We plant a lot of single flowers and perennials, for the pollinators, and choose pollen- and nectar-rich ones – the nepeta, agapanthus and lavender are alive with ­honey, bumble and solitary bees. We have buddleja in the ditches and grow sedums and Verbena bonariensis in the borders for the butterflies. I love old garden roses and peonies, but we also have semi-double roses and single peonies, and there are not many of the doubles compared with the single flowers we grow.

We leave ivy on the walls for late pollinators and late-winter forage for birds, and grow some other berrying shrubs. We feed the birds from October to May – I want them to feed their nestlings with pests, and there are also plenty of seeding weeds here.

We have a lot of grass in the orchard, full of wildflowers and underplanted with bulbs, native bluebells and cowslips. We also sowed a wildflower meadow in front of the vegetable plot, the seed kindly given to us by a friend as a house-warming present. We allow these meadows to grow – they are especially beautiful in May and June – and cut it once a year, at the end of August or beginning of September, when it lodges (August is a rainy month here). If it needs another cut, we use the lawnmower, but it hardly ever does. We mow paths through it, for access and to make it look more disciplined and less wild, and this is the source of our grass-clipping mulch.

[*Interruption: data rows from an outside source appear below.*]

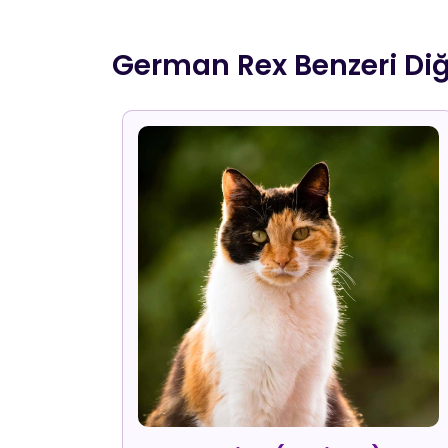
German Rex Benzeri Diğ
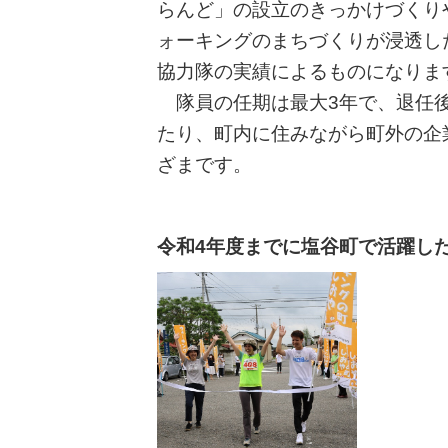
らんど」の設立のきっかけづくり
ォーキングのまちづくりが浸透し
協力隊の実績によるものになりま
隊員の任期は最大3年で、退任
たり、町内に住みながら町外の企
ざまです。
令和4年度までに塩谷町で活躍し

In front of the house is a large gravelled yard surrounded by ornamental borders, and I am amazed at how worms colonise the gravel. It gets a bit weedy, but a rake soon sorts out the small ones. As we live in an isolated, agricultural area, weeds do drift in, and our wildflower meadows don’t help, either.

What we don’t have is a pond, apart from a large tank, originally for farm horses, and a breeding ground for midges – the swallows love them. Our soil is extremely light and gravelly, and a pond would have to be lined with a butyl liner, which we are reluctant to use; clay for puddling would have to imported from God knows where, so is unsustainable. There is a stream on the boundary of the field, so birds and animals don’t go short of water.

We don’t use fungicides, pesticides or herbicides. We strongly believe in nature balancing itself out. We don’t kill pests; I rebury soil-borne ones, although Carole occasionally feeds them to the hens if  there seem to be too many in the vegetable plot, and no sign of predators. We have hedgehogs, a woodpecker (newly arrived from Wicklow) pygmy shrews, field-mice, rats, foxes (we have lost a few hens, when we get home too late) and a noisy host of insect species – bees, wasps, hoverflies, butterflies, spiders, grasshoppers, crane-flies, midges, the odd mosquito (our summers are warm) and doubtless countless others, including ticks – we wear boots in the garden. We keep patches of nettles for butterfly larvae, and leave one ragwort (beheaded) for the cinnabar moth larvae.  There are countless little creatures in our wood-pile. We felled some elderly spruces which were shading our orchard, and used the brash to make a dead hedge, a hibernation resource for hedgehogs and insects, and (doubtless) rats and mice.

We have a neutered cat, but, luckily, she’s not a good hunter – our last one, also neutered, was a robotic hunter and could bring in three rabbits a day; we took them from her and skinned, paunched and ate them, lest they go to waste. We are only too aware that cats are terrible slaughterers of small mammals and birds, but a neutered female cat does keep mice down in the house and rats in the outhouses.

We have seats for looking at the garden and a table and chairs to eat lunch under one of the apple-trees, and there is also a hammock – not that we often manage to use them!